Mean of the array is:  5.0
Median of the array is:  5.0
Standard deviation of the array is:  2.581988897471611
Sum of the array is:  45


**Grouping Data**

In [None]:
even_numbers = data_array[data_array % 2 == 0]
print("Even numbers in the array are: ",even_numbers)

odd_numbers = data_array[data_array % 2 != 0]
print("Odd numbers in the array are: ",odd_numbers)

Even numbers in the array are:  [2 4 6 8]
Odd numbers in the array are:  [1 3 5 7 9]


**Splitting**

In [None]:
split_array = np.split(data_array, 3)
print("Splitted array is: ",split_array)

Splitted array is:  [array([1, 2, 3]), array([4, 5, 6]), array([7, 8, 9])]


# DATA ANALYSIS

**Correlation**

In [None]:
array_x = np.array([1, 2, 3, 4, 5])
array_y = np.array([10, 20, 30, 40, 50])

correlation_matrix = np.corrcoef(array_x, array_y)  # Correlation coefficient matrix
print("Correlation coefficient matrix:", correlation_matrix)
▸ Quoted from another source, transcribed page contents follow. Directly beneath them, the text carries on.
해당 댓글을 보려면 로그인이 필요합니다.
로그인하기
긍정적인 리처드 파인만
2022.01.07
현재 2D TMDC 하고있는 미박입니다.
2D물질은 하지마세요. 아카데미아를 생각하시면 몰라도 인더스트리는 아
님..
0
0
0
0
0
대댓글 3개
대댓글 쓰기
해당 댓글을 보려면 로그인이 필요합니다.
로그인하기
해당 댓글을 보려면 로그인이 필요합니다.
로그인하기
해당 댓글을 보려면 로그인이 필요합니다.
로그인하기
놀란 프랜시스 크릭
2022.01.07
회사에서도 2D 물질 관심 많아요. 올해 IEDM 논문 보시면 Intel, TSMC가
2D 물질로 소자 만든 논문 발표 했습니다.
Correlation coefficient matrix: [[1. 1.]
 [1. 1.]]


**Outlier detection**

In [None]:
#Identify data points that are significantly different from others

mean_value = np.mean(data_array)
std_dev_value = np.std(data_array)

outliers = data_array[np.abs(data_array - mean_value) > std_dev_value]
print("Outliers in the array are: ",outliers)


Outliers in the array are:  [1 2 8 9]


**Percentiles**

In [None]:
percentile_25 = np.percentile(data_array, 25)
percentile_50 = np.percentile(data_array, 50)
percentile_75 = np.percentile(data_array, 75)
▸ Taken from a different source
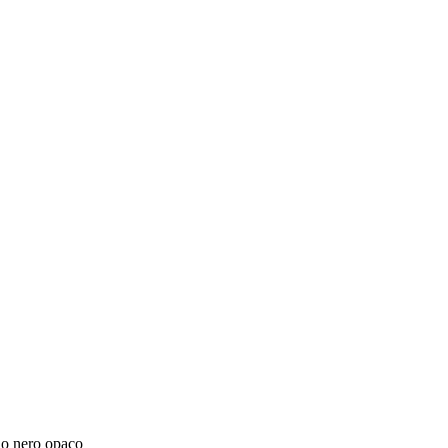
lo nero opaco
print("25th percentile:", percentile_25)
print("50th percentile (median):", percentile_50)
print("75th percentile:", percentile_75)

25th percentile: 3.0
50th percentile (median): 5.0
75th percentile: 7.0


## APPLICATION IN DATA SCIENCE

In the program created, NumPy plays a crucial role in simplifying data manipulation, aggregation, and analysis tasks. Here’s how it benefits data science professionals:

**Efficiency and Speed:**

NumPy performs operations on entire arrays at once, eliminating the need for explicit loops in Python. This leads to faster computations, which is critical when working with large datasets.

**Memory Efficiency:**

NumPy arrays consume less memory compared to Python lists, which store elements as objects.

Data science often involves working with large datasets, and NumPy's efficient memory usage makes it possible to process these datasets without consuming excessive memory.
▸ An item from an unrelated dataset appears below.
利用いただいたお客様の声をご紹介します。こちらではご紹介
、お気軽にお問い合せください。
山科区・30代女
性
NumPy provides a wide range of mathematical, statistical, and linear algebra functions that simplify complex data analysis. This includes functions for computing correlations, identifying outliers, and calculating percentiles, all of which are common tasks in data science.

Many data science libraries like Pandas, scikit-learn, and TensorFlow are built on top of NumPy.

**Real world examples where NumPy is used**

In real-world applications, NumPy's performance is crucial. Whether it’s speeding up data preparation in

machine learning pipelines

optimizing portfolios in finance

or running simulations in scientific research

NumPy provides the necessary tools for handling large datasets and performing complex calculations efficiently.